Should we wait for recession?

The funny thing is, DVC is sort of my retirement plan. I’m Canadian, and not just that, but Torontonian, which is a bit different when it comes to cost of living. Owning anything more than 400 square feet for less than a million dollars in the city proper is a pipe dream for single millennials. My goal instead is to retire early (retirement itself has also become a pipe dream for most). You can’t own much in 400sqft. I want enough points to just lock up my shoebox for harshest winter months and resort hop every few weeks. I don’t want the true responsibility of a vacation home, I just want to be warm in a place where the amenities are plentiful and I don’t have to cook or clean or mow or shovel or whatever.

You might want to start reading the Timeshare Users Group forums (tugbbs.com). More than one poster there does what you’re planning, and there’s plenty of help for you to achieve that with the lowest outlay of CDN possible.
 
Plus everyone needs to remember - you will, at 7 months, have competition from any direct owned points for the original 14, both rental/personal use, as they don’t have restrictions.

So this is why the old conversation of buying resale saves all the money and the ONLY thing you lose is the blue card, isn’t going to hold up.

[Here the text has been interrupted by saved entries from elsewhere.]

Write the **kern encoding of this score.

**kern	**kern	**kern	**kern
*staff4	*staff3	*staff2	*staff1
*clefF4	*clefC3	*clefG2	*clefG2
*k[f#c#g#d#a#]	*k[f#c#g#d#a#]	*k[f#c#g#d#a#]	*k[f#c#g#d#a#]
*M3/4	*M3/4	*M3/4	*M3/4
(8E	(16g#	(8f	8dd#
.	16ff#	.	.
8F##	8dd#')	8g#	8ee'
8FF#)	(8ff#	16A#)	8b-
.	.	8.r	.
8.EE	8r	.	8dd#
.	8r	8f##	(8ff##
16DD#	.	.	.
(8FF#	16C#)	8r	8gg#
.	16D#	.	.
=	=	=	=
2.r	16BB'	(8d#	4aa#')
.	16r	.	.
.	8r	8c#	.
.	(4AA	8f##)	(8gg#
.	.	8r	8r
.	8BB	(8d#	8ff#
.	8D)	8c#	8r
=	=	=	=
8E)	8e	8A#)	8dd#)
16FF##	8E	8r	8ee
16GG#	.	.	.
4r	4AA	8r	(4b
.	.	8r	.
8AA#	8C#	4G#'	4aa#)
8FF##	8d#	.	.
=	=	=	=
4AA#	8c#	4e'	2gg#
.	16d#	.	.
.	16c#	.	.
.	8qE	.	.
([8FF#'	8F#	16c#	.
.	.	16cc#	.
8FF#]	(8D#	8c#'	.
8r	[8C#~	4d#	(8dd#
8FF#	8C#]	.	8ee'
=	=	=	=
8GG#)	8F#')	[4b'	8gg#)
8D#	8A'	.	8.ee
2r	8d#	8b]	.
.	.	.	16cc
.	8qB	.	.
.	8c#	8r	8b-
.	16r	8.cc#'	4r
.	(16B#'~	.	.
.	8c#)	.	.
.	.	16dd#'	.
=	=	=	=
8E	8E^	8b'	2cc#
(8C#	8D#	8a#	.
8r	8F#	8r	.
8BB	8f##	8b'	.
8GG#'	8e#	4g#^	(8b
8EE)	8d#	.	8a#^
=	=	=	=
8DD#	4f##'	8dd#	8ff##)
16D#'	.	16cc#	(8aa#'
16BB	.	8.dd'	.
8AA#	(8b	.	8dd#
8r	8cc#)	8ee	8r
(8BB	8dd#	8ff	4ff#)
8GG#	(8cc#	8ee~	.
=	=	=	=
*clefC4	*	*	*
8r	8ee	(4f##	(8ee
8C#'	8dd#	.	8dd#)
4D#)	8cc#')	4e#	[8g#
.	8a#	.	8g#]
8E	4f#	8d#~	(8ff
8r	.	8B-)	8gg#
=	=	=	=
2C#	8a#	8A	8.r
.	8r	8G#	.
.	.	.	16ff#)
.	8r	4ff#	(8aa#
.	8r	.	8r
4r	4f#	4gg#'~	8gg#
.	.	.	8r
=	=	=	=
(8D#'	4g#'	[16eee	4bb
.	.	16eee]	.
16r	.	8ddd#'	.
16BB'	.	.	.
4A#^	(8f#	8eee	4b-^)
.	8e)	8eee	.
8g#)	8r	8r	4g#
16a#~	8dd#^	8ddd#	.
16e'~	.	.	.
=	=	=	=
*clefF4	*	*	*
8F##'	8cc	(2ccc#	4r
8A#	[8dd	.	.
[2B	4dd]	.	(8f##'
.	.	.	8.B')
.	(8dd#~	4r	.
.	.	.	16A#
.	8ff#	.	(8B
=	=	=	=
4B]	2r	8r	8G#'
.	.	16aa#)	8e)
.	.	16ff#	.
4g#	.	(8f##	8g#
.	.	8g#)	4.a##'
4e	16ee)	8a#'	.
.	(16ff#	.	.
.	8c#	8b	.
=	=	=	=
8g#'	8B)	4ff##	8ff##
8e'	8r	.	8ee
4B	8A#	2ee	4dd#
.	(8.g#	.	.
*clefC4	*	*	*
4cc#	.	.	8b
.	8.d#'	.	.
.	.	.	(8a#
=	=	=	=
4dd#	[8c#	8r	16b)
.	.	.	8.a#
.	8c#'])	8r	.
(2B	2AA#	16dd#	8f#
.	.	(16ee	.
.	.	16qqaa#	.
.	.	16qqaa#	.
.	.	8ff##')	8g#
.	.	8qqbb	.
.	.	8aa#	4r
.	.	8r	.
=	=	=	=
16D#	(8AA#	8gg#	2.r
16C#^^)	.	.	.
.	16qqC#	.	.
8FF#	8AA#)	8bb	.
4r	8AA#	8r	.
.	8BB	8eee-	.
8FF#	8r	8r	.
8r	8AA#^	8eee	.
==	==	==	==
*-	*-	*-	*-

I think people need to look at where they are today. Your resale contract at 60% savings will likely truly reflect the loss of that savings in the future because the value will be just the home resort advantage. That’s more than fine for #1 and some in #2 and #3, depending on objective in owning DVC.
Blue card = Flexibility is what I’ve been chewing over.

What is the value of the continued flexibility of your $$$ spent extra direct, if you are planning to HOLD that contract.

You have to roll up to the downstream impact of personal behaviors/needs when purchasing. To me THIS is the bigger impact of the changes when considering resale/direct, on IF it matter to each buyer.

...snip...

Everyone should buy for how it best works for them. For better or worse, DVC is altering the business model with 2.0 and that does change it in some interesting ways for the younger buyers that has nothing to do with perks.
Or, as I see it - at 7 months, everyone, direct owners included, will have more competition from restricted resale points at the L14 (and eventually, certainly by 2042, more so at RIV and future). Thinking about the behavioral impacts, I can only imagine that more resale owners, even the L14, will book/rent in the 11 month window since they do face restrictions, leaving fewer rooms available at 7 months for everyone. "Buy where you want to stay" becomes more important, then people book their home resorts more, then less available at 7 months, etc.

Direct = the appearance of flexibility - but this restriction does not help the availability issues that affect that flexibility.

I agree it's definitely a new business model now. And with all the changes, and who knows what's to come, I'm not sure how it's going to work, or what DVC's value will be.

To bring this back to the thread topic, at this point I wouldn't necessarily wait for a recession. But I am waiting to see what next year's MFs and point charts are, and what other restrictions or policies DVC comes up with. And in the meantime, see how the economy's doing as well.

Note that @dvcsince93 does not include “Disney buybacks” - which I assume are contracts taken in ROFR, meaning the original owner put the contract up for sale, found a willing buyer, agreed to terms, and DVD then stepped in and bought the contract. So I believe that “Disney buybacks” should be included in the numbers of resales. If they are, the number of OKW resales more than doubles: 10K resales + 16K “Disney buybacks.” I asked @dvcsince93 for clarification but didn’t receive an answer, and I wish someone else would try to reproduce that study.
I remember looking at those numbers a few months ago. I don't want to speak for @dvcsince93, but I think maybe we were focused on how many restricted resale contracts we could expect with this new restriction. So maybe it is something in the middle of those figures. Possibly an owner keeps a contract 10ish years on average (adding all those OKW resale + buyback/ROFR + foreclosure + gratuitous transfer numbers would seem to support that), but for actual 3rd party resales, the numbers are closer to 1% per year and increasing slightly every year.

I also spent some time looking on the OCC website trying to determine the number of resales myself - and man, it is difficult to figure out! I could find a simple number of resale/ROFR/foreclosure/gratuitous transfer deeds recorded each month. But it would take forever to track if each one was sold by the original owner or a prior resale. Hats off to @wdrl for all of his invaluable work sharing DVD's sales each month! :worship:
 
An effective strategy could be to start with a smaller/cheaper contract and add-on when/if prices drop..... it hedges your risk of paying too much for a mega contract.
 
Yes you could dollar-cost-average into DVC.

Just make a DVC point purchase of a certain dollar amount every 3 months for years. In doing so you'll be buying more DVC when it's cheaper, and less DVC when it's more expensive. You'll be a great investor - automatically!